ARTICLE >>

::::::::

Pretty sure Samsung is already making the A6X. A7X if produced would most likely come from Samsung just because of the similarities.
I don't see how they would split A7 between 2 different fabs, it's not just simply a 1:1 copy, a lot of work would need to be done to integrate with TSMC's fab/process. Also any split would undoubtedly effect unit price, why would apple compromise their margin and increase their complexity by splitting across 2 different fabs? Doesn't make sense to me.
A8 and onwards, who knows.
There are two good reasons:
1. Apples wafer start is so strong that one fab will have trouble keeping up. At one time it was suggested that Apple was using 80% of Samsung's foundry capacity. That was one of the reasons behind Samsung's expansion in Austin.
2. You never want to have all your egg in one basket. It has been common practice in the electronics industry to have multiple sources for your parts. Think about Apples exposure here if something happened to Samsung's Austin plant, a lightening strike, tornado or whatever could cost Apple billions in just one quarter. The CYA approach is to keep suppliers globally separated. Think about how Apple was able to weather the hard disk crisis of a year or so ago when its balance of parts resulted in many machines not being impacted at all.
Now you have good points about the difference in processes but in Apples situation they are likely developing and sampling with multiple vendors already. It would be pretty hard to get valid quotes from a vendor with out the vendor having some idea as to what they will be building. It is rational to assume that right now Apple could get working A7 silicon from both Samsung and TSMC if they wanted.
1. Apples wafer start is so strong that one fab will have trouble keeping up. At one time it was suggested that Apple was using 80% of Samsung's foundry capacity. That was one of the reasons behind Samsung's expansion in Austin.
2. You never want to have all your egg in one basket. It has been common practice in the electronics industry to have multiple sources for your parts. Think about Apples exposure here if something happened to Samsung's Austin plant, a lightening strike, tornado or whatever could cost Apple billions in just one quarter. The CYA approach is to keep suppliers globally separated. Think about how Apple was able to weather the hard disk crisis of a year or so ago when its balance of parts resulted in many machines not being impacted at all.

::::::::

DATASET RECORDS >>
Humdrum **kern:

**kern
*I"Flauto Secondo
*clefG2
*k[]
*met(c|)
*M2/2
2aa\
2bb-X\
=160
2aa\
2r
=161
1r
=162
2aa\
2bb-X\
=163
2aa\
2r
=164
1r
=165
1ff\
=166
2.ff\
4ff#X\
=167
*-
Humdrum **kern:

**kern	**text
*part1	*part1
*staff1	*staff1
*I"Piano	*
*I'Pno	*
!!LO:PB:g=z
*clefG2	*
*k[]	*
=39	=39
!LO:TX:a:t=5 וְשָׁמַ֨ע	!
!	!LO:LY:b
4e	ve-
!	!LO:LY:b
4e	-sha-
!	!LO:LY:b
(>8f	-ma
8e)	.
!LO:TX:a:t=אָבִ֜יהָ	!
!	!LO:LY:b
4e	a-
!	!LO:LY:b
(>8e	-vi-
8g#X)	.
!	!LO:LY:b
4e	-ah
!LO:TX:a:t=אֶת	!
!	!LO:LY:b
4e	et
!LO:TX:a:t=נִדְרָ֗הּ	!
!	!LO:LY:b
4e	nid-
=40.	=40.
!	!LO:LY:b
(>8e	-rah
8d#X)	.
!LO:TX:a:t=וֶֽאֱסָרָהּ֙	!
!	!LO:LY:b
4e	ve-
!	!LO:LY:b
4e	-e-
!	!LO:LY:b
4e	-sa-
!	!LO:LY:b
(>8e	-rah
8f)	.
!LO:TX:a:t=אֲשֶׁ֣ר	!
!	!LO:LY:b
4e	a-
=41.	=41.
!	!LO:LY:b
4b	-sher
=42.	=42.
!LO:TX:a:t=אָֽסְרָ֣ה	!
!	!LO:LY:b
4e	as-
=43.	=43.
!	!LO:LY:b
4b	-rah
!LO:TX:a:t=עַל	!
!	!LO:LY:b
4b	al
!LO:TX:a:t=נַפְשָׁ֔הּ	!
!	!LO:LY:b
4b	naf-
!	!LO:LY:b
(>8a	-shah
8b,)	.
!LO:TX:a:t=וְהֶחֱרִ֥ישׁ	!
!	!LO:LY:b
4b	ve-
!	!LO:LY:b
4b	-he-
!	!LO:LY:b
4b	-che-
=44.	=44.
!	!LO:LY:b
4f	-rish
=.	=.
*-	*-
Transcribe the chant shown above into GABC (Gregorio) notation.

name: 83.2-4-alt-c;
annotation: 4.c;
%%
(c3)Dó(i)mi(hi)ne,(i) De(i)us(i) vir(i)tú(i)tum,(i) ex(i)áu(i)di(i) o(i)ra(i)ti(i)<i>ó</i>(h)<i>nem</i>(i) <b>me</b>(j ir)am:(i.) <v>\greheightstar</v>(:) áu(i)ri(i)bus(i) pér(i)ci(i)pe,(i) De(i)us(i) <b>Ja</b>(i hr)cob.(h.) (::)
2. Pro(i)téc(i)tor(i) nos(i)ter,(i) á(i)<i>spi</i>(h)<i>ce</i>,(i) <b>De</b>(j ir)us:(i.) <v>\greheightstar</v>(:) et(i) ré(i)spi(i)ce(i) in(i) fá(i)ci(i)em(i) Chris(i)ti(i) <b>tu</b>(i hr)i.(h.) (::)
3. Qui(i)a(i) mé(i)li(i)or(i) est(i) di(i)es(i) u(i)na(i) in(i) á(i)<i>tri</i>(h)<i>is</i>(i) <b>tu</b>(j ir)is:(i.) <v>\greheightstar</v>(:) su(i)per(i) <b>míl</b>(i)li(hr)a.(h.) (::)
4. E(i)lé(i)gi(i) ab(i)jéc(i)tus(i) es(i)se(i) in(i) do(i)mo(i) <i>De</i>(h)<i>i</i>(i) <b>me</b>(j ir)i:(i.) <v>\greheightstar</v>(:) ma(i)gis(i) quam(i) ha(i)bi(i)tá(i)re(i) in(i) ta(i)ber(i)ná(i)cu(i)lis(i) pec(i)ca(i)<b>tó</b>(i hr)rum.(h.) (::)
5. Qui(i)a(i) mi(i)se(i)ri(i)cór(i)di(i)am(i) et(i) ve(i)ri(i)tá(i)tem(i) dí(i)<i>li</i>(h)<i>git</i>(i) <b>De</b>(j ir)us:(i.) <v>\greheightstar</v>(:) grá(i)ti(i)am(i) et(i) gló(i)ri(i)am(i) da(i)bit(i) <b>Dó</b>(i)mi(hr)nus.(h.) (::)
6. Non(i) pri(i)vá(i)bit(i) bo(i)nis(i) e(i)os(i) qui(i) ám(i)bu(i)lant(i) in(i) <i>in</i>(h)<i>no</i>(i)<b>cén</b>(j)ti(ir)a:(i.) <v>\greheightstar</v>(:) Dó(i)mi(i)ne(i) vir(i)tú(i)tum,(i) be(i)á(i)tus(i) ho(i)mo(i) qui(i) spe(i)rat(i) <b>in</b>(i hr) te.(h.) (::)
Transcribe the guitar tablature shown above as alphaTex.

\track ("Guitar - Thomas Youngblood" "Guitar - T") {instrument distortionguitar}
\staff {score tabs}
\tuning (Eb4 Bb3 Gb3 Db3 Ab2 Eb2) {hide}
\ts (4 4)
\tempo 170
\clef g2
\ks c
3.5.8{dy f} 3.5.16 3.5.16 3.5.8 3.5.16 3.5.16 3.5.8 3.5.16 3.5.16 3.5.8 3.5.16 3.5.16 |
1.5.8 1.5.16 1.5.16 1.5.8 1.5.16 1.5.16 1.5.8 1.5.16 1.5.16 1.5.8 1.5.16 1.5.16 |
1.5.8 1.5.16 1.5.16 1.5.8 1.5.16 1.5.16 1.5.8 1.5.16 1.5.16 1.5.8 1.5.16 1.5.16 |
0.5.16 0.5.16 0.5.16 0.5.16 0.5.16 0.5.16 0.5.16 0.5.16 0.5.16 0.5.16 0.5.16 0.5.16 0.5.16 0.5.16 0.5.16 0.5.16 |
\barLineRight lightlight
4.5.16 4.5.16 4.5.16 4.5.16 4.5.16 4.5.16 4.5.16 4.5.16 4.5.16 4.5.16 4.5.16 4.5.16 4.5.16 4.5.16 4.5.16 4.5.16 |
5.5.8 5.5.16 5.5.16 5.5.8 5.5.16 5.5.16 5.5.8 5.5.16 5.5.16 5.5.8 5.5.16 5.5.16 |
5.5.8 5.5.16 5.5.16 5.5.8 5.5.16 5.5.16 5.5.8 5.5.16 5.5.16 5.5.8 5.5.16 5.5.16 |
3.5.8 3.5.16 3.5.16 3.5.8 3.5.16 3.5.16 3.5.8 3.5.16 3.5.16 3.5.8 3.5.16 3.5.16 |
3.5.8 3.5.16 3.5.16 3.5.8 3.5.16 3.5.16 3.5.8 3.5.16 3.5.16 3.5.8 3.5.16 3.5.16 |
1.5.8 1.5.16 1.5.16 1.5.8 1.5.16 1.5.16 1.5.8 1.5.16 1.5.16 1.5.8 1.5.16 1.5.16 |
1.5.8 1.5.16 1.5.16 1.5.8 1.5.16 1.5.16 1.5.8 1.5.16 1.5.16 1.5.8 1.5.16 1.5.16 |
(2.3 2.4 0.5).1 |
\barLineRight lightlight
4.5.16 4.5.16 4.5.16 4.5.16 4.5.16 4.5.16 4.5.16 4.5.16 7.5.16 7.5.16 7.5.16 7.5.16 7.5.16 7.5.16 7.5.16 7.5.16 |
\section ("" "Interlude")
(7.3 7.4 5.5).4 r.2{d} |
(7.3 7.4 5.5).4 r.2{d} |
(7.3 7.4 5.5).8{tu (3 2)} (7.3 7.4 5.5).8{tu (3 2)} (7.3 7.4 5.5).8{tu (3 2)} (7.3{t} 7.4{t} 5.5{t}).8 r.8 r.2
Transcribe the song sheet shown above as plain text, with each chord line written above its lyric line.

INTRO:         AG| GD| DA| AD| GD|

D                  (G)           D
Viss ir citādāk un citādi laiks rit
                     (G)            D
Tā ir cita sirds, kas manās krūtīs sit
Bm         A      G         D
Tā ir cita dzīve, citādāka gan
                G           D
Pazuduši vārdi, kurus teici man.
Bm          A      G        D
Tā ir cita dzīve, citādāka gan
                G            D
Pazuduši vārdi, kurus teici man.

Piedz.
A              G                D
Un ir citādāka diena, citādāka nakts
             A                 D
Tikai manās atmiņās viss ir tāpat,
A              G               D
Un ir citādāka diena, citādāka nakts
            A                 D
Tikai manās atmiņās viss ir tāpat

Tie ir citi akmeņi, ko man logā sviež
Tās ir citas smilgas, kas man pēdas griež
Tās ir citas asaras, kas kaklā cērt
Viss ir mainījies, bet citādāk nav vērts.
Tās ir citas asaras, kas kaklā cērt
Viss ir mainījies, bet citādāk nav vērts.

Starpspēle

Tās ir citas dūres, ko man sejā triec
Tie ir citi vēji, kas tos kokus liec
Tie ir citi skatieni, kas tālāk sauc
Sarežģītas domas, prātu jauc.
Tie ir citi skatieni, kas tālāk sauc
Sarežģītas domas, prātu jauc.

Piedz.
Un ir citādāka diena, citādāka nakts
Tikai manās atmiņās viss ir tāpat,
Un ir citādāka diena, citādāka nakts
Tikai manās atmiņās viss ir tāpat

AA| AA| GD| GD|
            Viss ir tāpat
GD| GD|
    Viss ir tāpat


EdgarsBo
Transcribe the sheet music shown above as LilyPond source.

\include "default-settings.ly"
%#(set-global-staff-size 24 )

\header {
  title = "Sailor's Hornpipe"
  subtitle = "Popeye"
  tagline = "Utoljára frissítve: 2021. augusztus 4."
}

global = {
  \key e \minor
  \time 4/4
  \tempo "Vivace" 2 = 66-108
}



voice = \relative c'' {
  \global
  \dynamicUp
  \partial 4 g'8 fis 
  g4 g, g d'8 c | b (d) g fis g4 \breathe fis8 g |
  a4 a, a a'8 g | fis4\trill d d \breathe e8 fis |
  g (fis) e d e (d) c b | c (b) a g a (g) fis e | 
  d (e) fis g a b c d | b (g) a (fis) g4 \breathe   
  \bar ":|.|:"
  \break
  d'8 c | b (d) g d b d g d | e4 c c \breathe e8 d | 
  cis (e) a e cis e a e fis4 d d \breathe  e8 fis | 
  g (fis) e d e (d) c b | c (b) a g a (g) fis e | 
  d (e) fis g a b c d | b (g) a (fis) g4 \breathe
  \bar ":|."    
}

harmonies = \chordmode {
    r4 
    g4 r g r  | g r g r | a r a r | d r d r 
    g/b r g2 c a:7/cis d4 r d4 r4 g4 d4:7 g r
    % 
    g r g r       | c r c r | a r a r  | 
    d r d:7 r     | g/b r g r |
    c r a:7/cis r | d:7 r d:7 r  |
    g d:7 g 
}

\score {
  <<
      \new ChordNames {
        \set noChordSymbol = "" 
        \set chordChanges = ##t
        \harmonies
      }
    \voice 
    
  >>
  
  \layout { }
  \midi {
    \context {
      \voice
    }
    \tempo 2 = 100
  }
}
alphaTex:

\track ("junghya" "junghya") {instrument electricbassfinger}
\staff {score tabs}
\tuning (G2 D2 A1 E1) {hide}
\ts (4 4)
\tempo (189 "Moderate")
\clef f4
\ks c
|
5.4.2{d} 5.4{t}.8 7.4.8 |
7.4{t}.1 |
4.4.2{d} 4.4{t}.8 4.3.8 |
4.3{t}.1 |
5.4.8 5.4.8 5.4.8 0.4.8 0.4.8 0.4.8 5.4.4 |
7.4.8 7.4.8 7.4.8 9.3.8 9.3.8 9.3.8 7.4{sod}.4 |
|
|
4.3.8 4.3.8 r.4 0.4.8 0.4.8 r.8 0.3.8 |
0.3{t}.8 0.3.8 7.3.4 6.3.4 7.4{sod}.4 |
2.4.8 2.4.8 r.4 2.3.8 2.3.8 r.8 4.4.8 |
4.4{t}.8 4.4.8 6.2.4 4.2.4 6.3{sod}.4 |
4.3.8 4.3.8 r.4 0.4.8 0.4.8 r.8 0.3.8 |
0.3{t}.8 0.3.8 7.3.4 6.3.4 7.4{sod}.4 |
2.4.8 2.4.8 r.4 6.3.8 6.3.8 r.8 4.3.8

::::::::

TASKS >>
[A] Answer these questions from the discussion of Apple's chip suppliers:
(i) Which company is said to be already making the A6X?
(ii) What share of Samsung's foundry capacity was Apple at one time suggested to be using?
(iii) Which crisis is Apple said to have weathered a year or so earlier?
[B] From the discussion of Apple's chip suppliers, render this sentence in Spanish: "It has been common practice in the electronics industry to have multiple sources for your parts."

SOLUTIONS IN ORDER >>
[A]
(i) Samsung
(ii) 80%
(iii) The hard disk crisis

[B] Ha sido una práctica común en la industria electrónica tener múltiples proveedores para sus componentes.